(Dataset items)
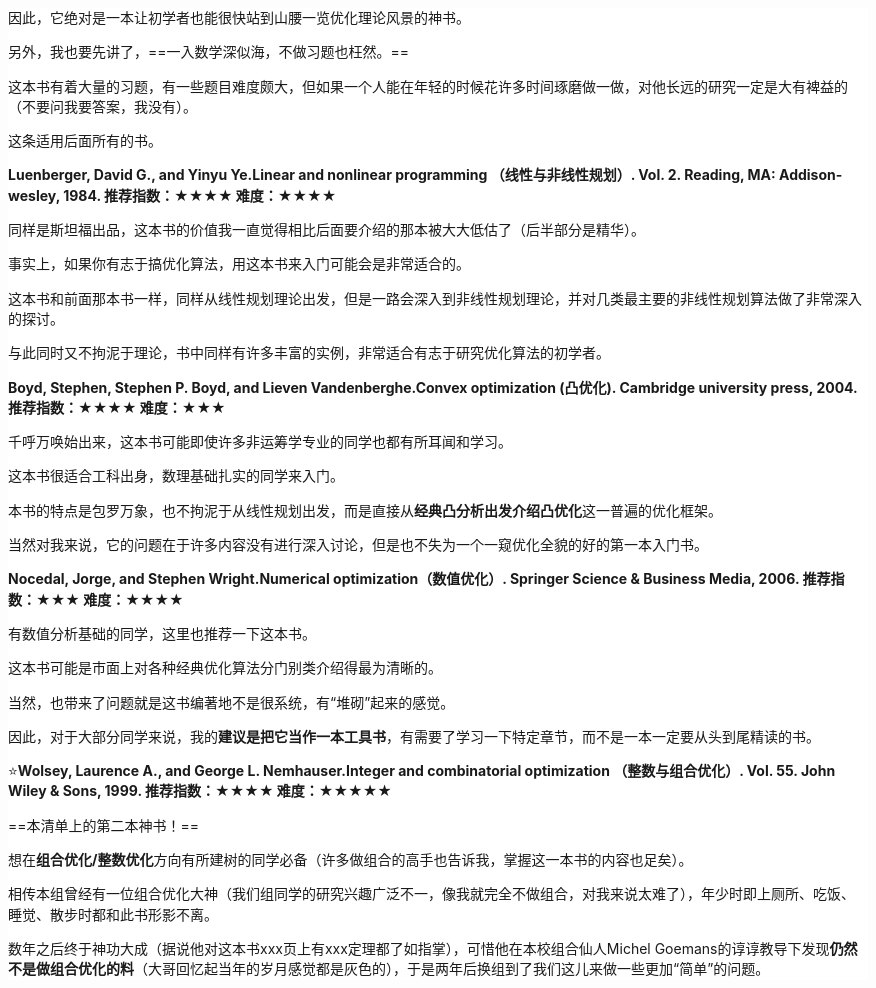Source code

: 因此，它绝对是一本让初学者也能很快站到山腰一览优化理论风景的神书。

另外，我也要先讲了，==一入数学深似海，不做习题也枉然。==

这本书有着大量的习题，有一些题目难度颇大，但如果一个人能在年轻的时候花许多时间琢磨做一做，对他长远的研究一定是大有裨益的（不要问我要答案，我没有）。

这条适用后面所有的书。





**Luenberger, David G., and Yinyu Ye.Linear and nonlinear programming （线性与非线性规划）. Vol. 2. Reading, MA: Addison-wesley, 1984. 推荐指数：★★★★ 难度：★★★★**

同样是斯坦福出品，这本书的价值我一直觉得相比后面要介绍的那本被大大低估了（后半部分是精华）。

事实上，如果你有志于搞优化算法，用这本书来入门可能会是非常适合的。

这本书和前面那本书一样，同样从线性规划理论出发，但是一路会深入到非线性规划理论，并对几类最主要的非线性规划算法做了非常深入的探讨。

与此同时又不拘泥于理论，书中同样有许多丰富的实例，非常适合有志于研究优化算法的初学者。





**Boyd, Stephen, Stephen P. Boyd, and Lieven Vandenberghe.Convex optimization (凸优化). Cambridge university press, 2004.推荐指数：★★★★ 难度：★★★**

千呼万唤始出来，这本书可能即使许多非运筹学专业的同学也都有所耳闻和学习。

这本书很适合工科出身，数理基础扎实的同学来入门。

本书的特点是包罗万象，也不拘泥于从线性规划出发，而是直接从**经典凸分析出发介绍凸优化**这一普遍的优化框架。

当然对我来说，它的问题在于许多内容没有进行深入讨论，但是也不失为一个一窥优化全貌的好的第一本入门书。





**Nocedal, Jorge, and Stephen Wright.Numerical optimization（数值优化）. Springer Science & Business Media, 2006. 推荐指数：★★★ 难度：★★★★**

有数值分析基础的同学，这里也推荐一下这本书。

这本书可能是市面上对各种经典优化算法分门别类介绍得最为清晰的。

当然，也带来了问题就是这书编著地不是很系统，有“堆砌”起来的感觉。

因此，对于大部分同学来说，我的**建议是把它当作一本工具书**，有需要了学习一下特定章节，而不是一本一定要从头到尾精读的书。





⭐**Wolsey, Laurence A., and George L. Nemhauser.Integer and combinatorial optimization （整数与组合优化）. Vol. 55. John Wiley & Sons, 1999. 推荐指数：★★★★ 难度：★★★★★**

==本清单上的第二本神书！==

想在**组合优化/整数优化**方向有所建树的同学必备（许多做组合的高手也告诉我，掌握这一本书的内容也足矣）。

相传本组曾经有一位组合优化大神（我们组同学的研究兴趣广泛不一，像我就完全不做组合，对我来说太难了），年少时即上厕所、吃饭、睡觉、散步时都和此书形影不离。

数年之后终于神功大成（据说他对这本书xxx页上有xxx定理都了如指掌），可惜他在本校组合仙人Michel Goemans的谆谆教导下发现**仍然不是做组合优化的料**（大哥回忆起当年的岁月感觉都是灰色的），于是两年后换组到了我们这儿来做一些更加“简单”的问题。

→ Work item:
Give the lines again exactly, beginning with the first line of the records above and ending with the line that contains "这本书很适合工科出身，数理基础扎实的同学来入门。", and include no pictures.

→ Solution to this problem:
Source code

: 因此，它绝对是一本让初学者也能很快站到山腰一览优化理论风景的神书。

另外，我也要先讲了，==一入数学深似海，不做习题也枉然。==

这本书有着大量的习题，有一些题目难度颇大，但如果一个人能在年轻的时候花许多时间琢磨做一做，对他长远的研究一定是大有裨益的（不要问我要答案，我没有）。

这条适用后面所有的书。





**Luenberger, David G., and Yinyu Ye.Linear and nonlinear programming （线性与非线性规划）. Vol. 2. Reading, MA: Addison-wesley, 1984. 推荐指数：★★★★ 难度：★★★★**

同样是斯坦福出品，这本书的价值我一直觉得相比后面要介绍的那本被大大低估了（后半部分是精华）。

事实上，如果你有志于搞优化算法，用这本书来入门可能会是非常适合的。

这本书和前面那本书一样，同样从线性规划理论出发，但是一路会深入到非线性规划理论，并对几类最主要的非线性规划算法做了非常深入的探讨。

与此同时又不拘泥于理论，书中同样有许多丰富的实例，非常适合有志于研究优化算法的初学者。





**Boyd, Stephen, Stephen P. Boyd, and Lieven Vandenberghe.Convex optimization (凸优化). Cambridge university press, 2004.推荐指数：★★★★ 难度：★★★**

千呼万唤始出来，这本书可能即使许多非运筹学专业的同学也都有所耳闻和学习。

这本书很适合工科出身，数理基础扎实的同学来入门。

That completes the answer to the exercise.